Crypto news

19.06.2026
16:11

Point of No Return: CFTC Puts an End to the Celsius Empire — Mashinsky Permanently Banned from the Market

The story of the collapse of one of the most high-profile projects of the "crypto-banking" era has received its final regulatory conclusion. The U.S. Commodity Futures Trading Commission (CFTC) has officially closed the case against Celsius Network and its founder, Alex Mashinsky. The Federal Court for the Southern District of New York has approved a settlement that puts a definitive end to Mashinsky's career as a participant in regulated markets.

Lifetime Ban and the End of an Era

According to the approved decision, Alex Mashinsky is permanently barred from trading on any markets overseen by the CFTC. Moreover, he is forever prohibited from registering with the commission in any capacity. This means complete isolation from the legal financial infrastructure of the United States. As emphasized in the court order, the ban extends to any violation of the anti-fraud provisions of the Commodity Exchange Act (CEA) and the agency's internal rules.

The Core of the Allegations: A Classic Ponzi Scheme?

Recall that the CFTC's lawsuit against Celsius and Mashinsky was filed back in July 2023. The regulator accused the company of massive fraud against hundreds of thousands of clients. The investigation found that Celsius positioned itself as a "reliable bank-like platform" for storing and growing digital assets. Users were promised high and stable returns in the form of weekly "rewards." However, in reality, the platform took on enormous risks by issuing unsecured loans and engaging in risky DeFi transactions. Essentially, client funds were used to cover losses and finance the aggressive strategy that ultimately led to the collapse.

From Bankruptcy to Prison Time

The proceedings cover the company's operations from 2018 until its collapse in June 2022. Celsius's management assured users of the safety of their funds until the very end, even as losses grew exponentially. As a result, the platform collapsed, becoming one of the most high-profile bankruptcies in the history of the crypto industry.

Mashinsky's criminal prosecution has also reached its climax. In December 2024, he pleaded guilty to commodities and securities fraud. Then, in May 2025, the court sentenced him to 12 years in prison, ordered him to pay a fine of $50,000, and confiscated assets worth $48.39 million.

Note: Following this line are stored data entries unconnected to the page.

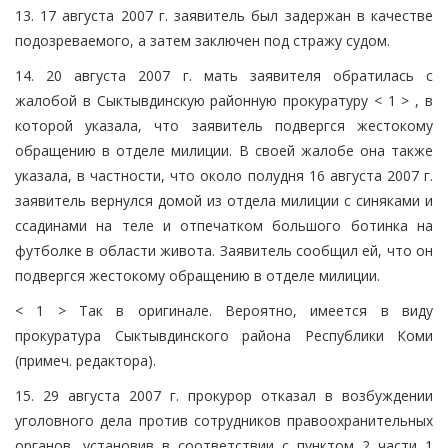
13. 17 августа 2007 г. заявитель был задержан в качестве
подозреваемого, а затем заключен под стражу судом.
14. 20 августа 2007 г. мать заявителя обратилась с
жалобой в Сыктывдинскую районную прокуратуру < 1 > , в
которой указала, что заявитель подвергся жестокому
обращению в отделе милиции. В своей жалобе она также
указала, в частности, что около полудня 16 августа 2007 г.
заявитель вернулся домой из отдела милиции с синяками и
ссадинами на теле и отпечатком большого ботинка на
футболке в области живота. Заявитель сообщил ей, что он
подвергся жестокому обращению в отделе милиции.
< 1 > Так в оригинале. Вероятно, имеется в виду
прокуратура Сыктывдинского района Республики Коми
(примеч. редактора).
15. 29 августа 2007 г. прокурор отказал в возбуждении
уголовного дела против сотрудников правоохранительных
органов, установив в соответствии с пунктом 2 части 1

My Analysis of the Situation

This decision is not just a punishment for a single manager. It is a clear signal to the market: regulators will no longer tolerate the "trust-based banking" model without a license and transparency. The Celsius case has set a precedent that will forever change the rules of the game for all CeFi platforms. Investors should learn the main lesson: promises of "banking reliability" combined with "crypto yields" are almost always a red flag, followed by disaster.